In den kommenden Tagen kommt auf die Bewohner des Hauses Martinus unter anderem die Überprüfung der Personaldaten zu, die jeder Asylsuchende auf sich nehmen muss. Ungewiss ist noch, für wie lange sie in der kurzfristig bereit gestellten Unterkunft wohnen dürfen. Darüber, sagt Schmalzl, werde am heutigen Montag entschieden. Eigentlich sollten im Haus Martinus von der Stadt ab Oktober Flüchtlinge untergebracht werden. Die Stadt und die Caritas waren darüber in ernsthaften Verhandlungen. Dann kam am Samstag wegen der Flüchtlingssituation die Notanfrage des Staatsministeriums an die Stadt, und die Akteure fanden innerhalb von 24 Stunden die Lösung der Notunterkunft. Fest steht jedoch: Sie hat nur so lange Bestand, bis das 1968 gebaute Haus dem Neubau eines Altersheims weicht. „Wenn die Baugenehmigung erteilt ist und der Baubeginn fest steht, geben wir dies in nächster Zeit bekannt“, sagt Kurt Greschner.
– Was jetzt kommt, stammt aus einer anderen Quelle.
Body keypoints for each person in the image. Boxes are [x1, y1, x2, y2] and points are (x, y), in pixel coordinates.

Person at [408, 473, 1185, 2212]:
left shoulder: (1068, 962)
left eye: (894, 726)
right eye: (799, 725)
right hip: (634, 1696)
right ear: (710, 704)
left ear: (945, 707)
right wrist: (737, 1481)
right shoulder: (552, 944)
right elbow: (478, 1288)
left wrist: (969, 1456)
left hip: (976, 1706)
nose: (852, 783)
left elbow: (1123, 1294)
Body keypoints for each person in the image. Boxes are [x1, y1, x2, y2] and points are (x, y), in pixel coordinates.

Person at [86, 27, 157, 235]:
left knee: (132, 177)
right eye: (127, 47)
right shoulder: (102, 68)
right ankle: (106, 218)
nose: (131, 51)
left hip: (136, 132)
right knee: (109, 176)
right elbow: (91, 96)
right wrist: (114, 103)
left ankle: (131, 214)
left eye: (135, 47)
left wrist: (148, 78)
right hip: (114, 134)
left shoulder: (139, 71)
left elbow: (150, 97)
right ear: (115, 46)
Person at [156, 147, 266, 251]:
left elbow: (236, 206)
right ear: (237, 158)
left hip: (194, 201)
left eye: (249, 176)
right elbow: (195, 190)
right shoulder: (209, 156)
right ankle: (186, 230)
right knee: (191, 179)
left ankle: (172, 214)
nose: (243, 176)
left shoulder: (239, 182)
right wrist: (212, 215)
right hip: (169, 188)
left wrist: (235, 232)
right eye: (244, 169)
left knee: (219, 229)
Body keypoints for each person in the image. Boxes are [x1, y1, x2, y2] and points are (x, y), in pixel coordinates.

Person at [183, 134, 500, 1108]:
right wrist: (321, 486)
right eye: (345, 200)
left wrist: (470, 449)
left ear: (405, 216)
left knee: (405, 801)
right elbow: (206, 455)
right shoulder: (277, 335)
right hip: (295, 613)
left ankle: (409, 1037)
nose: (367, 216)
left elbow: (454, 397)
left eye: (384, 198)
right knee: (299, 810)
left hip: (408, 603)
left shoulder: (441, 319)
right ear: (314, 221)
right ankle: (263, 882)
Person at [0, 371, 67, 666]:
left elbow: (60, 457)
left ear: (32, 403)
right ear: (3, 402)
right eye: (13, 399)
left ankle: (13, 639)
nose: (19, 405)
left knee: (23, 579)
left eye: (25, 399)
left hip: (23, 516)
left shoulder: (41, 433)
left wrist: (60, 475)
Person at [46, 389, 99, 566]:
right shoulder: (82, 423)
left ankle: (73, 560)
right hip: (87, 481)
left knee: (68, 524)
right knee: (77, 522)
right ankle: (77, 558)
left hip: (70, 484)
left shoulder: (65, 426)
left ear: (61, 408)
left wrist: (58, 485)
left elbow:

Schon am Sonntag hatte sich die Ankunft der Flüchtlinge in der Bevölkerung herumgesprochen – und sofort gab es erste Zeichen der Solidarität. „Wir bringen Malsachen, Spielzeug, Bücher und Kindersitze zum Tragen“, sagt Tanju Sahin von der Flüchtlingshilfe Stuttgart. Der Verein hat zehn Mitglieder und ist erst vor einer Woche gegründet worden. Geldspenden nehme man nicht an: „Wir haben selbst für 500 Euro eingekauft, und wir bitten Spender über soziale Medien um die Abgabe von Hygiene-Artikeln“, sagt der 26-Jährige, dessen Chef einst selbst als Flüchtling nach Stuttgart gekommen ist.